The Parish Church of St John-at-Hampstead

11th November 2018 Holy Communion They Shall Grow Not Old Jeremy Fletcher

Tonight the BBC will broadcast a film by Peter Jackson, the Director of the Lord of the Rings trilogy. Stunning technology has allowed him to bring archive footage from the Great War to brilliant life. Those who fought become as real as the people sitting next to us. They could be in the armed forces of today. It should not be easy viewing. We will not have the excuse of grainy black and white pictures to distance ourselves from the carnage. One hundred years will be as if they had never been, and this will be us. 

The film is called They Shall Not Grow Old. We have already heard those words. They come from a poem by Lawrence Binyon called For the Fallen. Published in 1914, the poem (written overlooking a Cornish beach) thinks of the dead across the sea. As Remembrance commemorations took hold after the war, Binyon’s stanza became their centrepiece. Of course, we have no personal memory of all this. But we are re-minded as we think of the events and the people of that and other conflicts, and in that sense we remember. Here are three of the seven verses. 

They went with songs to the battle, they were young,

Straight of limb, true of eye, steady and aglow.

They were staunch to the end against odds uncounted;

They fell with their faces to the foe.

They shall grow not old, as we that are left grow old:

Age shall not weary them, nor the years condemn.

At the going down of the sun and in the morning

We will remember them.

They mingle not with their laughing comrades again;

They sit no more at familiar tables of home;

They have no lot in our labour of the day-time;

They sleep beyond England’s foam.

I have presided at many acts of remembrance where Binyon’s words have been central, and once I got the order wrong. The feedback from veterans of the Second World War was rapid and clear, and I’ve never done it again. They forgave me, and made me an Honorary Normandy Veteran, a deeply humbling privilege. Have you noticed that Peter Jackson has deliberately changed the order? He says ‘they shall not grow old’. Binyon wrote ‘they shall grow not old’. The English teacher in me has been reflecting on that. Is there a difference between ‘not grow’ and ‘grow not’? I think there is. 

To say that the fallen do not grow old is logical and factual. They are fixed forever at the cruelly youthful point of their death. They will not live to full age, continue their relationships, see their children grow, not their children and the generations to follow. They are as unmoving as their names on their memorials. In my previous two churches such names have been a profound feature: York Minster holds the names of 19,000 Second World War aircrew, and of hundreds of women who died in the Great War. Beverley Minster contains 16 sets of regimental colours and holds 8,00 names of those from East Yorkshire who died in the Great War.. So many lives stopped, cruelly never to age as we do. 

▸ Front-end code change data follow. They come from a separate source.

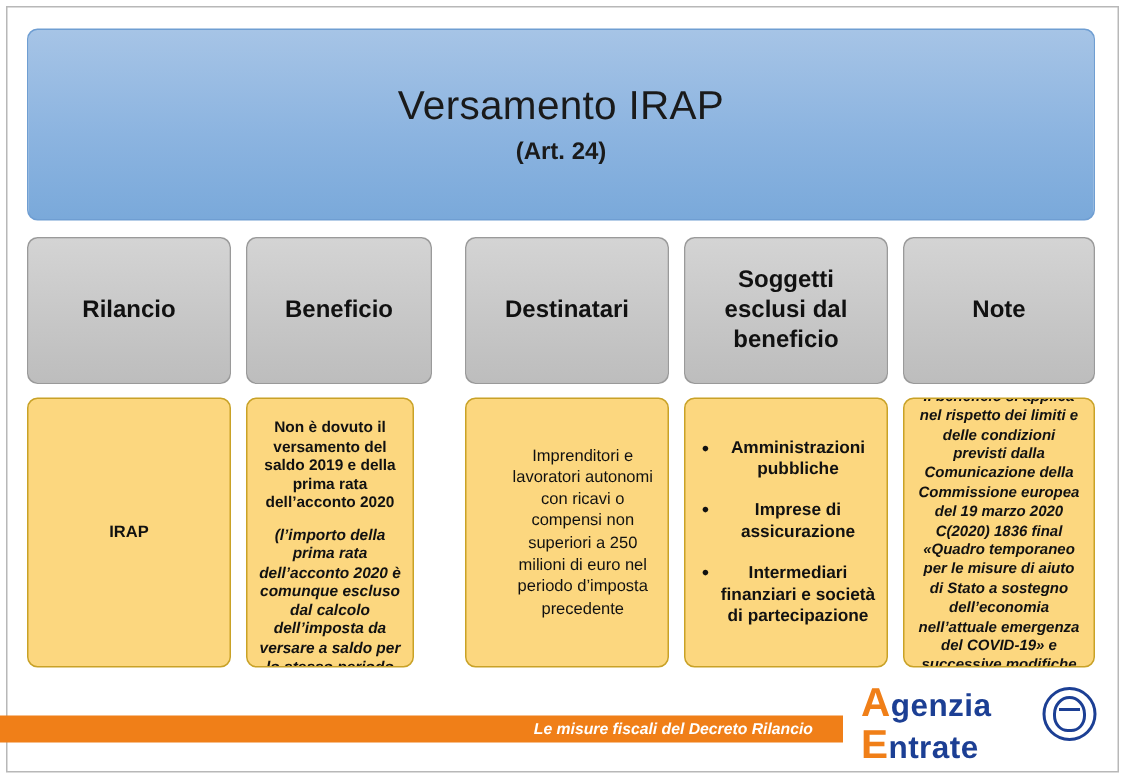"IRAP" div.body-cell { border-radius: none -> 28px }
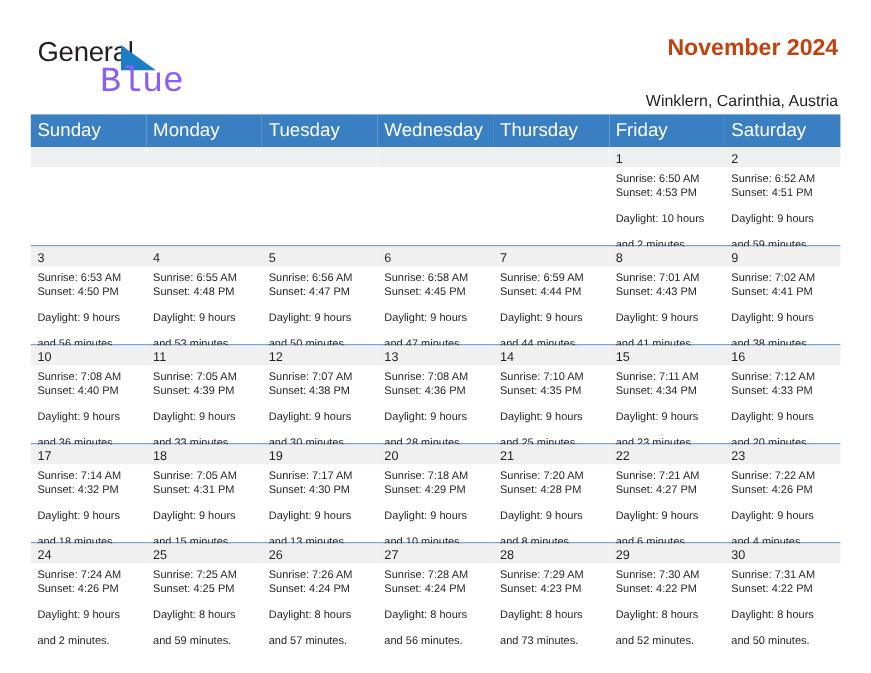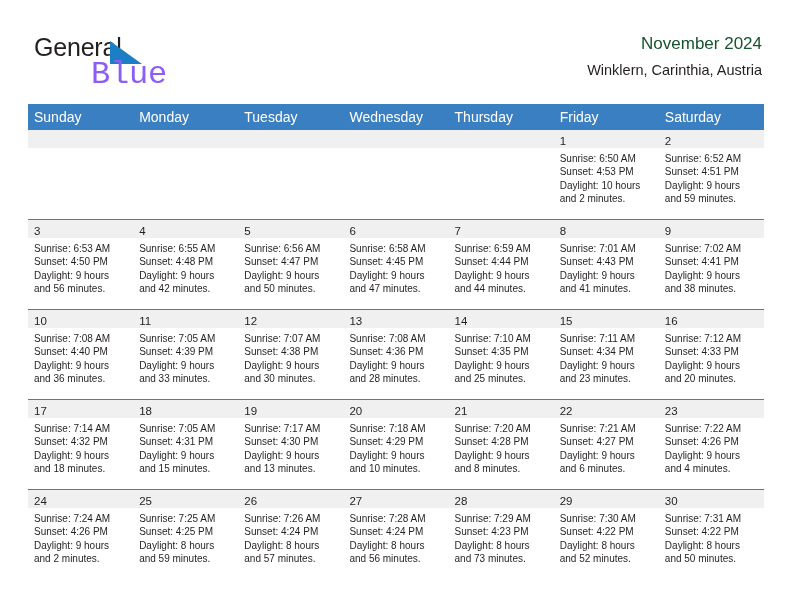"November 2024" .cal-title { color: #14532d -> #c2410c; font-size: 17px -> 21px; font-weight: normal -> bold }
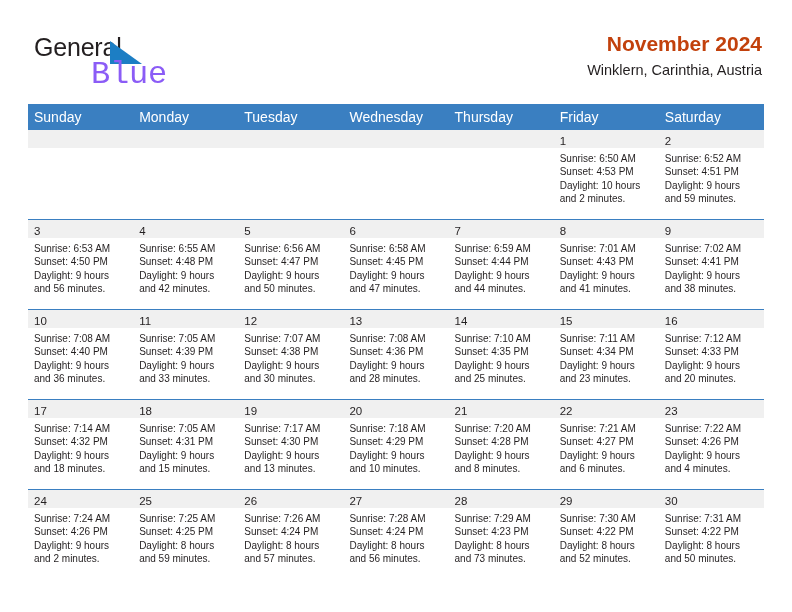"Winklern, Carinthia, Austria" .cal-subtitle { margin-top: 0 -> 22px }
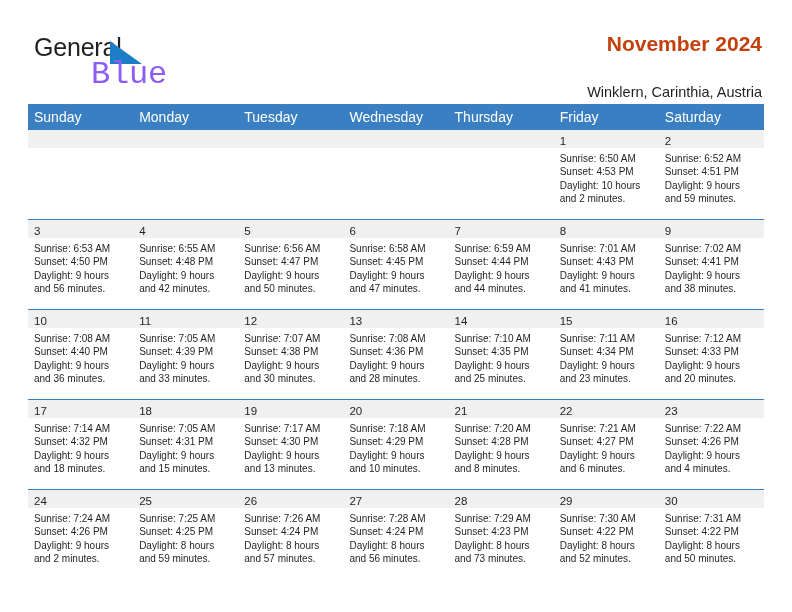"Sunday" .calendar th { font-size: 14px -> 17px }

But I hear more than that when I say ‘they shall grow not old’. Remembrance is a living and developing observance. What we call to mind changes as the world changes, new facts emerge, new perspectives are offered, new interpretations and representations, like Peter Jackson’s film, are presented. We reassess. We reaffirm the instant response to work with all we have to prevent such carnage, and apply it afresh to new situations. 

What does commemorating the ending of dreadful conflict in Europe say to a Europe considering how nation states might relate and commit themselves to each other? What does the presence of combatants from different countries, of different colours and faiths say to a nation struggling with matters of inclusion and integration? What does the forced movement of peoples  in war say to those today who are refugees from violence, poverty and climate change? 

In that sense the Fallen grow in our remembering, even as they remain at the age of their falling. Not old, their sacrifice grows and deepens and affects and challenges. They died for this world, as well as the world of a century ago. The church uses the word ‘remember’ in a similar way, Sunday by Sunday. The early unjust death of a young man not one hundred but two thousand years ago is ‘re-membered’ not as a fact of ancient history, but one which grows as it is brought to mind, and takes flesh in us. The power and presence of Jesus Christ, who died and was raised means that we grow, we look forward, we work towards a vision of the Kingdom of heaven where war will be no more, where our differences are enfolded and defused through the death of one man, the Son of God, for the whole world.

And as we remember the eternal sacrifice of Christ, the rest of Binyon’s words remind us that The Fallen do not remain in the past. Their memory grows.  

But where our desires are and our hopes profound,

Felt as a well-spring that is hidden from sight,

To the innermost heart of their own land they are known

As the stars are known to the Night;

As the stars that shall be bright when we are dust,

Moving in marches upon the heavenly plain;

As the stars that are starry in the time of our darkness,

To the end, to the end, they remain.

Today, a century from the end of the war to end all wars, in the light of Christ we commend all who have died in conflict, knowing that as they are young in life, they are known in eternity. And we commit ourselves to work for a world where righteousness triumphs and all live in peace. The Fallen deserve no less. They grow not old. We will remember them.